Records from a collection:
......

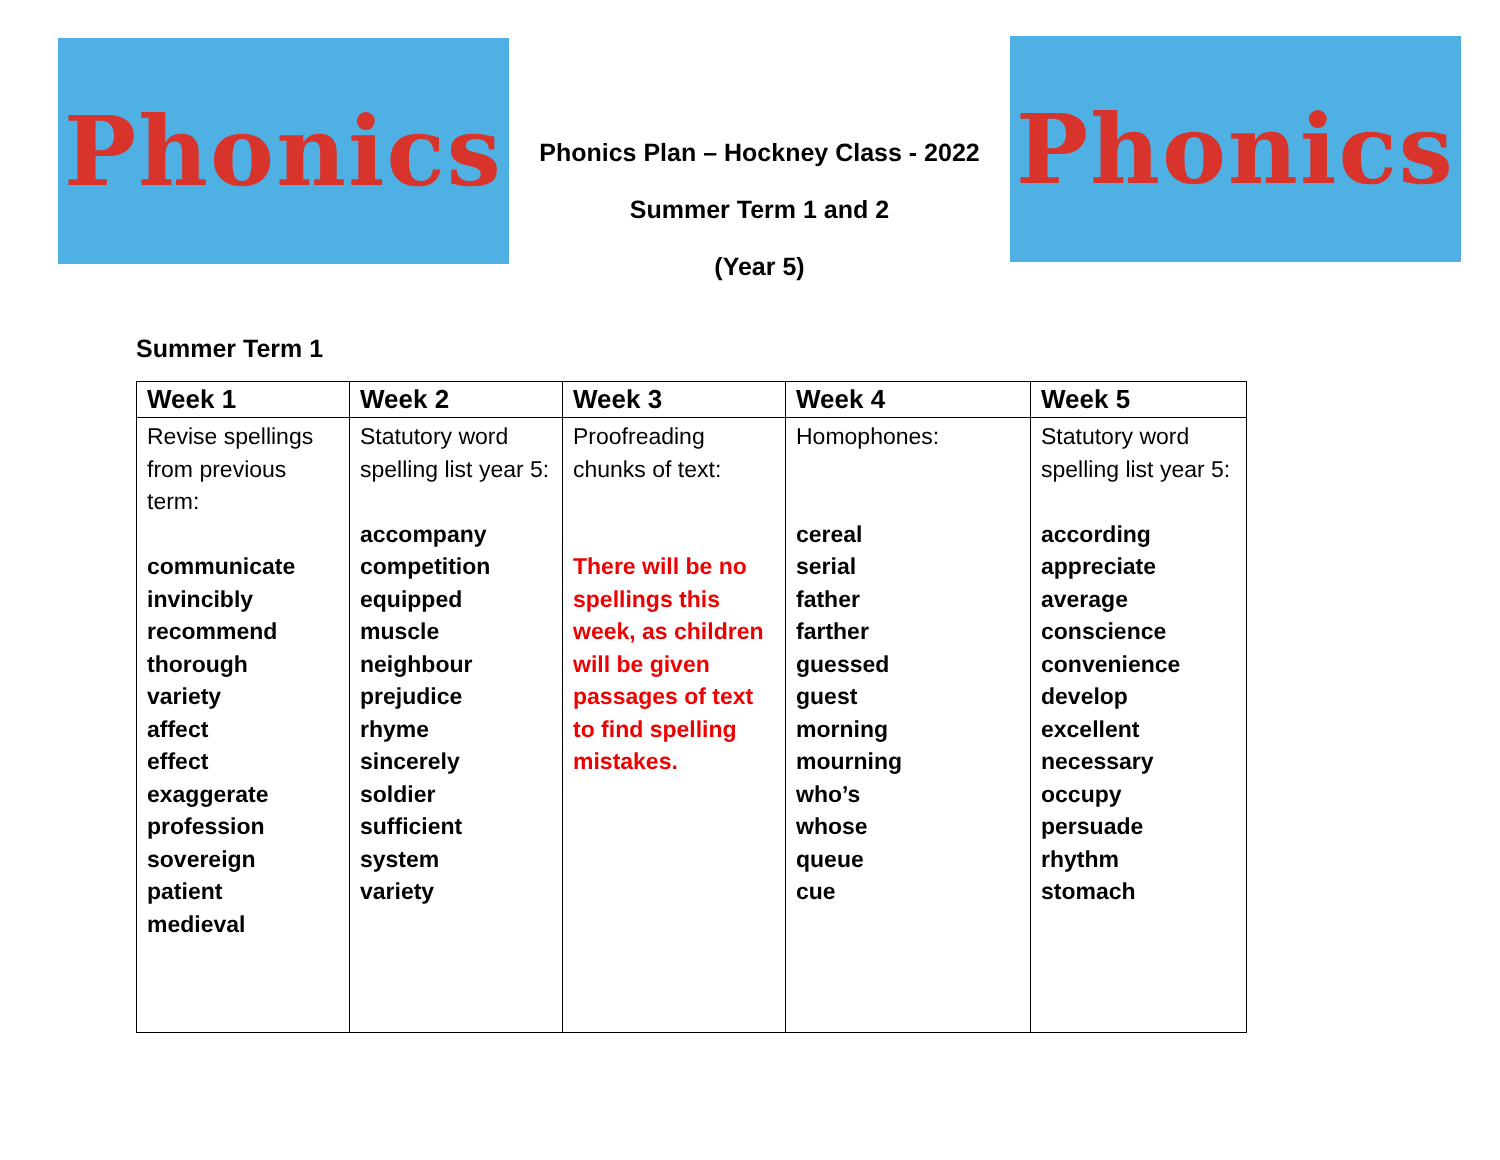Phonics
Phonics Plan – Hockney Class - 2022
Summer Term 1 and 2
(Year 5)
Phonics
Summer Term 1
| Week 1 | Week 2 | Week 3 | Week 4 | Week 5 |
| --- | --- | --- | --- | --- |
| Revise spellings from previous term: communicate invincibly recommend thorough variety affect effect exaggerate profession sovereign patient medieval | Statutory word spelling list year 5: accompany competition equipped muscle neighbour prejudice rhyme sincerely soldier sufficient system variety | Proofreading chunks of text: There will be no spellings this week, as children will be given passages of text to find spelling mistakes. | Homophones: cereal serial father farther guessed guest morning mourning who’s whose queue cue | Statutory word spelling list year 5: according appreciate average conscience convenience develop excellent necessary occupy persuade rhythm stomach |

......

### DIRECTIONS
Each line above must be repeated exactly in the answer, with pictures omitted.

### ANSWER TO THE PROBLEM
Phonics
Phonics Plan – Hockney Class - 2022
Summer Term 1 and 2
(Year 5)
Phonics
Summer Term 1
| Week 1 | Week 2 | Week 3 | Week 4 | Week 5 |
| --- | --- | --- | --- | --- |
| Revise spellings from previous term: communicate invincibly recommend thorough variety affect effect exaggerate profession sovereign patient medieval | Statutory word spelling list year 5: accompany competition equipped muscle neighbour prejudice rhyme sincerely soldier sufficient system variety | Proofreading chunks of text: There will be no spellings this week, as children will be given passages of text to find spelling mistakes. | Homophones: cereal serial father farther guessed guest morning mourning who’s whose queue cue | Statutory word spelling list year 5: according appreciate average conscience convenience develop excellent necessary occupy persuade rhythm stomach |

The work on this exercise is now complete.